Overview

Doing business with defense and intelligence community customers, not to mention several civilian agencies, brings a host of additional regulatory compliance challenges that Wiley’s Government Contracts attorneys are uniquely positioned to help clients navigate. Leveraging our extensive Telecom, Media & Technology, National Security, and Privacy, Cyber & Data Governance experience, our attorneys advise our clients on compliance with the National Industrial Security Program Operating Manual (NISPOM); other U.S. Department of Defense (DOD) cybersecurity requirements relating to unclassified information, including Controlled Unclassified Information (CUI); NIST 800-171 DOD Assessments; the Cybersecurity Maturity Model Certification (CMMC) framework; and various supply chain risks, including compliance with Section 889 of the FY19 National Defense Authorization Act and implementing regulations.

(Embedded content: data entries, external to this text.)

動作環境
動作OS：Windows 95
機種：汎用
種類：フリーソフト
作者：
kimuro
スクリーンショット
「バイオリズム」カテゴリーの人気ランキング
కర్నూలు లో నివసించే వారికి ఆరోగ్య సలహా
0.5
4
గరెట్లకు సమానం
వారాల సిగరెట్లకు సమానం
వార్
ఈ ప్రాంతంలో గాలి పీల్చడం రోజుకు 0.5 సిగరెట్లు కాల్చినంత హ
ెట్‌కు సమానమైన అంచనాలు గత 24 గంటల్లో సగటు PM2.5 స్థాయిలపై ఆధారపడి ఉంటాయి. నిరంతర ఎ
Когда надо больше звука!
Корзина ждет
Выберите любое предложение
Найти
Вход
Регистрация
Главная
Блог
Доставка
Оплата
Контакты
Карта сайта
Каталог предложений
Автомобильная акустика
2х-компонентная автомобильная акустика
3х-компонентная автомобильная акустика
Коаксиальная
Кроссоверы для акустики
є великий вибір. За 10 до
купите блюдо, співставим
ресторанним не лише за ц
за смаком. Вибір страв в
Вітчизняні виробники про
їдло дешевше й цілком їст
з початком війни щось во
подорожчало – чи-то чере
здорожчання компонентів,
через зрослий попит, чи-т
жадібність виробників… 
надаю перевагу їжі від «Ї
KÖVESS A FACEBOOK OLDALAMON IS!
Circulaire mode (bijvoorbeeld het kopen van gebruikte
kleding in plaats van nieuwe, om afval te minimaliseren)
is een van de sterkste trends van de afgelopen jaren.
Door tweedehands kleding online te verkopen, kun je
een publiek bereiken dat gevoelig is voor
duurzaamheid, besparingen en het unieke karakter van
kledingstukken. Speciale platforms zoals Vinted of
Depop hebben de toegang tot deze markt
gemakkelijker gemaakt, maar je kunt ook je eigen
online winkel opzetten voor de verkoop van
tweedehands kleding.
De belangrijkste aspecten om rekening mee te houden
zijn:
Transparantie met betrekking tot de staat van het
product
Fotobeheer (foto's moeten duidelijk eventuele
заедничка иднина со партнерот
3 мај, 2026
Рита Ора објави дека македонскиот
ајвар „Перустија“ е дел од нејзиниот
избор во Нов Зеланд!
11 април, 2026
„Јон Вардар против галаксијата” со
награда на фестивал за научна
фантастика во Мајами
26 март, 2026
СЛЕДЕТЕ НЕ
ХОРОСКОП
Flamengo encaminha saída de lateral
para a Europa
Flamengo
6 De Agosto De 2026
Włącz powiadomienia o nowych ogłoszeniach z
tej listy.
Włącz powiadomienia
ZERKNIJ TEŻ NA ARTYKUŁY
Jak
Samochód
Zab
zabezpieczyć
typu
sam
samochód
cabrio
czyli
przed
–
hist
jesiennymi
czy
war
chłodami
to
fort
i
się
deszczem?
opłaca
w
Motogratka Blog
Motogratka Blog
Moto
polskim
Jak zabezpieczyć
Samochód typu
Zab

Our representative experience includes:

  • Advising clients on all aspects of successfully implementing cybersecurity requirements for federal contractors, including DFARS 252.204-7012, Safeguarding Covered Defense Information, NIST 800-171 DOD Assessments, and the CMMC framework.
  • Drafting policies and procedures governing compliance with Section 889 restrictions, including communications with subcontractors; assisting with the conduct and documentation of contractors’ “reasonable inquiry” into their use of covered equipment or services; and drafting comments on the interim FAR rule to address industry-specific concerns.
  • Engaging with agency customers to coordinate FISMA audits of contractor information systems, including negotiating the scope of audits and any potentially malicious penetration testing.
  • Assisting clients with incident response handling and management, including mandatory and voluntary disclosures of cyber incidents to federal agency customers, regulators, and affected individuals.
  • Helping companies interact with the U.S. Department of Homeland Security (DHS) to share information and assess risks to business operations and critical infrastructure. This includes communications protected by the Cybersecurity Information Sharing Act of 2015 (CISA) and the Protected Critical Infrastructure Information (PCII) program.
  • Litigating dozens of matters involving cybersecurity and computer forensic evidentiary issues, including False Claims Act and Computer Fraud and Abuse Act cases. This includes cybersquatting litigation to end domain-name hijacking and other exploitations.
  • Defending and successfully resolving whistleblower allegations and a government investigation regarding cybersecurity obligations for sensitive compartmented information systems under ICD 500 and DCID 6/3.
  • Investigating and responding to potential data spills involving classified information and classified information systems, including reporting to and coordinating with the Defense Counterintelligence and Security Agency (DCSA) and cognizant security agencies.
  • Anticipating and shaping activity across the federal government (NTIA, NIST, FTC, DOJ, FCC, DHS, and the White House) involving cyber initiatives that directly and indirectly impact companies, including CISA, the NIST Framework for Improving Critical Infrastructure Cybersecurity, NIST publications, proceedings on botnets, market transparency, and the security of the communications and internet infrastructure.